Recently I was working with a research project that revolved around the use of graph analysis techniques and graph data modelling. To do that we were required to switch to using a new set of tools to work with, which are better suited for graph data structure.
What graph?
Graph in the perspective of data scientists and programmers are different from what people tend to think of as graphs. They are not 2D plots (or sometimes 3D) that show relations between things (which is technically called a chart), but rather a structure representing relationships between objects. The graph here refers to the kind of graph talked about by mathematicians, a structure consists of objects (nodes) and their relationship (edges)
For data scientists and programmers, they take this meaning further. To them, graph is a kind of data structure designed and optimised to represent data with relations. Roughly speaking, to work with data, there are usually two tools in the stack involved:
- Data storage
- Data analysis package
For standard tubular data, the data storage could be a relational database. The queried data is then analysed using an analysis package like Pandas, for example. The same thing goes for graph data too. For graph data, by far, the most popular analysis tool is NetworkX. This is a very convenient package to perform analysis on any sort of network data structure, with lots of features and extensive supports for other packages.

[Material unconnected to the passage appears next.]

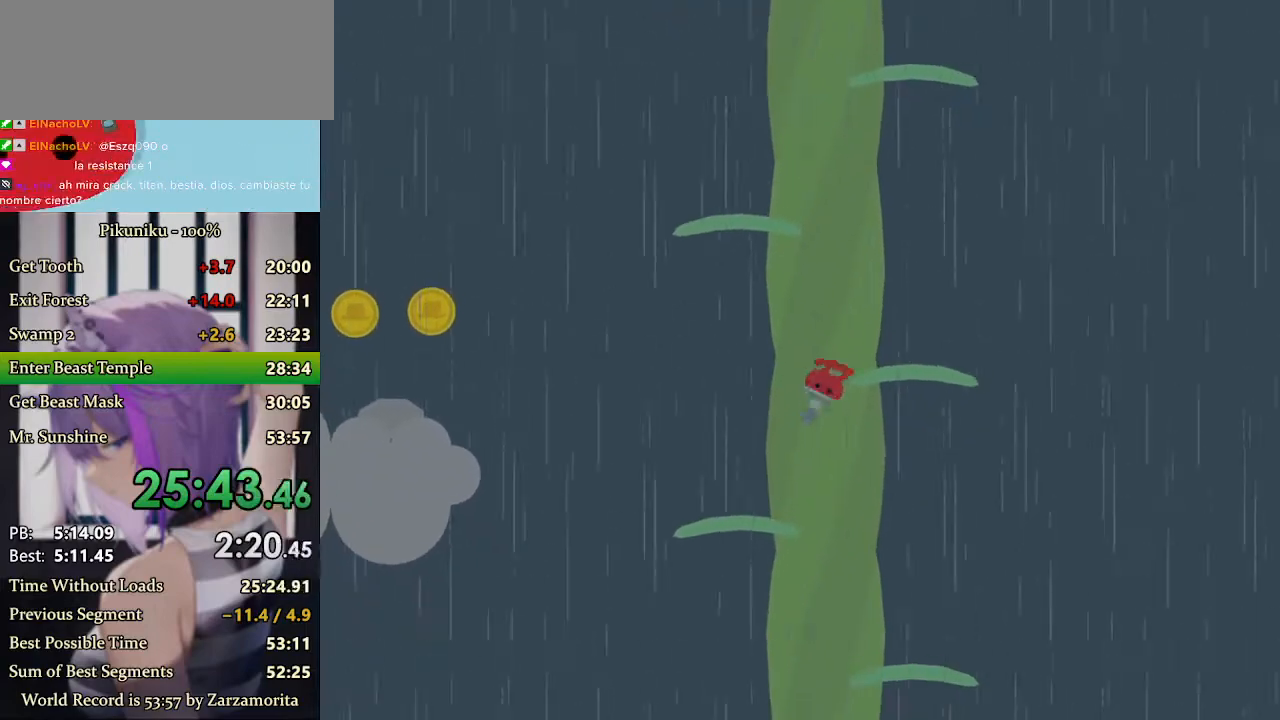
{"keys": [], "events": [[200, "return", "down"], [300, "right", "down"], [333, "return", "up"], [467, "right", "up"]]}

However, when it comes to the data storage, the most popular graph database is Neo4j.
Neo4j uses its matual query language called Cypher. Personally, Cypher is very powerful and by far the most flexible way to query the complicated graph relations. (You can get started with Cypher here) However, this article will show another way to work with Neo4j - via using Python programming language.
Installing Neo4j and Py2Neo
In this quide we have chosen to use Py2Neo instead of the official Neo4j Python driver for the following reason:
- Py2Neo has better integration with other libraries in Python data science stacks such as Pandas and Numpy.
- Py2Neo gives a high level abstraction called Object Graph Mapping (OGM) that is really useful in terms of data modeling.
Py2Neo mostly work in-memory, however. So if you are looking for something to work with large-scale production servers, the official driver could be a better choice.
Install Neo4j Desktop
To install Neo4j for local development, we first download and install Neo4j Desktop. Neo4j desktop can be downloaded from https://neo4j.com/download-center/#desktop
Install Py2Neo via pip
Simply run pip install py2neo
at your terminal.
REMARK for April 2020
As the time of writing, Neo4j just launched a new major version, which is incompatible with most libraries in the standard repositories. Apparently the Neo4j desktop 1.2.7 comes with Neo4j Server 4.0 (changed from 3.5), which just released by the end of March 2020. Installing py2neo from PyPI repository (the default of pip install) will install py2neo 4.3 which only supports up to Neo4j 3.5. Many things will not work with py2neo 4.3 and Neo4j 4.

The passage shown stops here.